**Extracted material**
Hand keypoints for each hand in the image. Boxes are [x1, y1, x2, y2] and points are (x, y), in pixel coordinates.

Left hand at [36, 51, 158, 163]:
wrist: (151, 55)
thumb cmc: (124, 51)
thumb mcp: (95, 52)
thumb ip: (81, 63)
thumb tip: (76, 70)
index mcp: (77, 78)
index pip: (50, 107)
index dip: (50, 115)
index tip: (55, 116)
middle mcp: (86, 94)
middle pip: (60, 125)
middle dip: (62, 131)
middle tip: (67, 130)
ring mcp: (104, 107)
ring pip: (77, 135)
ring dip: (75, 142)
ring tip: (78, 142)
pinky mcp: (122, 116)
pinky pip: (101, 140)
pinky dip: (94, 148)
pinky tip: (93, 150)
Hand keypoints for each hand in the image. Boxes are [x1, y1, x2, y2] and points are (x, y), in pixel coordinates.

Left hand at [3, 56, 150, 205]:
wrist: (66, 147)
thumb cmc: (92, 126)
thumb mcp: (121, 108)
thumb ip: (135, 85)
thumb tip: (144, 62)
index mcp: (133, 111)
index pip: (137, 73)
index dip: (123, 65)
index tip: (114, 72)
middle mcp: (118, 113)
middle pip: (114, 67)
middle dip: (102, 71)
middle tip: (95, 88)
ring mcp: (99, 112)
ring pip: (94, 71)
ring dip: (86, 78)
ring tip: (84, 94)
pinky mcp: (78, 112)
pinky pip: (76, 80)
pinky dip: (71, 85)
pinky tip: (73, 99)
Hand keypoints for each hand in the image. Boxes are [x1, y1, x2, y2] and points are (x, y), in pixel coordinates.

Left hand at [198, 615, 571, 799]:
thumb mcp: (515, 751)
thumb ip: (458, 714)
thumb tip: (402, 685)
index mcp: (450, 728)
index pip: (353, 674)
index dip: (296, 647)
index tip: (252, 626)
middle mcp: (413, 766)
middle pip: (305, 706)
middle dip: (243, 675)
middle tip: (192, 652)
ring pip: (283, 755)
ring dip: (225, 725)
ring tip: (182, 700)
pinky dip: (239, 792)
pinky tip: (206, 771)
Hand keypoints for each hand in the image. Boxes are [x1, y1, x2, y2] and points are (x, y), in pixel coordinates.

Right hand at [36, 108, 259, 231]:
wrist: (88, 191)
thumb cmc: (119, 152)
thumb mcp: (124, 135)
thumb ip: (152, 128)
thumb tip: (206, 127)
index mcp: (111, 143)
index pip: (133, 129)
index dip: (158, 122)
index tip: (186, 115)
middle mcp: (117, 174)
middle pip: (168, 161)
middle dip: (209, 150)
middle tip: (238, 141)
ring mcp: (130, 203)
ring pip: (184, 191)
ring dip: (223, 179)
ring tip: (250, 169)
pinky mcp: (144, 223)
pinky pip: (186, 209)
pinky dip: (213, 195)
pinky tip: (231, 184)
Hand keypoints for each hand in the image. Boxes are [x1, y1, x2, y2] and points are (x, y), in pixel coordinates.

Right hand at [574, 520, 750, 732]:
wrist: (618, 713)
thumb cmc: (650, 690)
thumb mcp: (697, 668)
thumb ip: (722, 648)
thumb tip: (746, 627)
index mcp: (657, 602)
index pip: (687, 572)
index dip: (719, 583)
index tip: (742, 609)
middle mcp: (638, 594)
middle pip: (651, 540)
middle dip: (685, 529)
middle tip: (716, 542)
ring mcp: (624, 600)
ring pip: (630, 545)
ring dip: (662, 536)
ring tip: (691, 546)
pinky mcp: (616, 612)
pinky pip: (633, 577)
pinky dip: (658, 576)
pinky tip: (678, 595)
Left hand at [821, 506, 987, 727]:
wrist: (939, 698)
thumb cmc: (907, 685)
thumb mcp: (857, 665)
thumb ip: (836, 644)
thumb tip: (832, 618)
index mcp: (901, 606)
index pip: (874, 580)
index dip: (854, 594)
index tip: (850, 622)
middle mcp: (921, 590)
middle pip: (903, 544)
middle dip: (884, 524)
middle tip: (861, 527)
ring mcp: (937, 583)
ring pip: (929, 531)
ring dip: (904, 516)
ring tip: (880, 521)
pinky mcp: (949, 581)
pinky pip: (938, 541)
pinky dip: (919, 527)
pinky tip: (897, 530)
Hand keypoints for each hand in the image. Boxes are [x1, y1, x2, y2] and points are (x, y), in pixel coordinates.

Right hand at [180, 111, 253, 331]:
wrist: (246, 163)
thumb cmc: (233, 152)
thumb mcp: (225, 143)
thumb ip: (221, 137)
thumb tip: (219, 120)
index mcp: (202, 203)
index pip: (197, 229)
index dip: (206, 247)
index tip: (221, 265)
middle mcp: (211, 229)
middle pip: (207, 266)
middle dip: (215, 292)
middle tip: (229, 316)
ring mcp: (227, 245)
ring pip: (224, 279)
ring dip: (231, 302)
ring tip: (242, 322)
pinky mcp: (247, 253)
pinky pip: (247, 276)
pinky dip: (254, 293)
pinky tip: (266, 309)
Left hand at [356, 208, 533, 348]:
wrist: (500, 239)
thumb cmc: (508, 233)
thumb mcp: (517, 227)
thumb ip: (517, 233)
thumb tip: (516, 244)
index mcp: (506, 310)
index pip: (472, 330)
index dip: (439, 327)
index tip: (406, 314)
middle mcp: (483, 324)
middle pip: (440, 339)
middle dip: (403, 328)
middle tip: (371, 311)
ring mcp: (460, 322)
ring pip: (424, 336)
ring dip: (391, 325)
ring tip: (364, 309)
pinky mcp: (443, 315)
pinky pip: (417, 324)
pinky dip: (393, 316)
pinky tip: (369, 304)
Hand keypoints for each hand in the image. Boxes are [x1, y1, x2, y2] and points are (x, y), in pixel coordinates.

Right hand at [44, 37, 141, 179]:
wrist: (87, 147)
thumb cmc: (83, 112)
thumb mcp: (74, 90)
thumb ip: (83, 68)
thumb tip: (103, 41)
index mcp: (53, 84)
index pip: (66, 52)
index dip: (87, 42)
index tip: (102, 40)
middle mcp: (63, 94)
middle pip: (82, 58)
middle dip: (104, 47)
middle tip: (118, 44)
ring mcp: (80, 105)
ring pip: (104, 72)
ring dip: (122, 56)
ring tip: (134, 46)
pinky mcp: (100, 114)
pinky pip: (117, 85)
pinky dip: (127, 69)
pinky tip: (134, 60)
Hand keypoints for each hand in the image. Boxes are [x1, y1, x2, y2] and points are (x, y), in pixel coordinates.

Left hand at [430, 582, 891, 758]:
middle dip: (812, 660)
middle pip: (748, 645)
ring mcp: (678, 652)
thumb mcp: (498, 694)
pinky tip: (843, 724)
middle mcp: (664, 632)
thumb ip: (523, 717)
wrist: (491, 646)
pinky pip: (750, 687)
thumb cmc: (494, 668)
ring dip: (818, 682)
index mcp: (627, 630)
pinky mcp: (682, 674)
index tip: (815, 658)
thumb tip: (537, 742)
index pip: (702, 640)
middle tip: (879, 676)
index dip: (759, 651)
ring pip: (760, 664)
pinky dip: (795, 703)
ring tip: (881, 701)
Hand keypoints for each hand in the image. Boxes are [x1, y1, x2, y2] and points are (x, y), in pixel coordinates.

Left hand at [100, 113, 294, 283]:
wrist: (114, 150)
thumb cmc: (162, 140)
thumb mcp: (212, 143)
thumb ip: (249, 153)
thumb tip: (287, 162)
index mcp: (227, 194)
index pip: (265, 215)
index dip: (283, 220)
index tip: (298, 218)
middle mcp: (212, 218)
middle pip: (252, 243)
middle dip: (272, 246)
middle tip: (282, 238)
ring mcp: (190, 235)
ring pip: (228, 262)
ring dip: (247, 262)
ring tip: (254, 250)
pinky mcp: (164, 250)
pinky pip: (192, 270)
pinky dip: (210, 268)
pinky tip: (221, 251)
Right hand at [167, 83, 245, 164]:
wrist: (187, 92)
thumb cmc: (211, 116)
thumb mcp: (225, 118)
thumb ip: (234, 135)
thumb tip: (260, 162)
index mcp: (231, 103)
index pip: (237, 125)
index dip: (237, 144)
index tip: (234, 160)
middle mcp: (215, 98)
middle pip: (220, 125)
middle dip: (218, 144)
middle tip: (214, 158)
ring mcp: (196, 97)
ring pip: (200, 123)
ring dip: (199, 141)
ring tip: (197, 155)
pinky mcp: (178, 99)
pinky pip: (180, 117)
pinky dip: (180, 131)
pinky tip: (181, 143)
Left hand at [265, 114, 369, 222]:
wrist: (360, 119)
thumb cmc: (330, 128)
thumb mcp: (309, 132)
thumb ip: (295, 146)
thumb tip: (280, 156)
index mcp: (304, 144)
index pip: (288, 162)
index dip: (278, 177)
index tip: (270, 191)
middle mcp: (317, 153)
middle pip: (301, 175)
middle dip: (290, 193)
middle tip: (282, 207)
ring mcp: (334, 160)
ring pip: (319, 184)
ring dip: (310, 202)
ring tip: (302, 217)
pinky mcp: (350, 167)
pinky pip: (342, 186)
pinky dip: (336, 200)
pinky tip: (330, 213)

**Task to carry out**
Above are the records. Copy the lines beginning at the one that has "wrist: (618, 713)" and ending with the one that has "index pip: (874, 580)", unchanged.

**Response area**
wrist: (618, 713)
thumb cmc: (650, 690)
thumb mcp: (697, 668)
thumb ip: (722, 648)
thumb tip: (746, 627)
index mcp: (657, 602)
index pip: (687, 572)
index dip: (719, 583)
index tip: (742, 609)
middle mcp: (638, 594)
middle pip: (651, 540)
middle dip: (685, 529)
middle tip: (716, 542)
ring mcp: (624, 600)
ring pip: (630, 545)
ring dip: (662, 536)
ring tip: (691, 546)
pinky mcp: (616, 612)
pinky pip: (633, 577)
pinky dip: (658, 576)
pinky tip: (678, 595)
Left hand at [821, 506, 987, 727]:
wrist: (939, 698)
thumb cmc: (907, 685)
thumb mcp: (857, 665)
thumb ip: (836, 644)
thumb tip: (832, 618)
index mcp: (901, 606)
index pip: (874, 580)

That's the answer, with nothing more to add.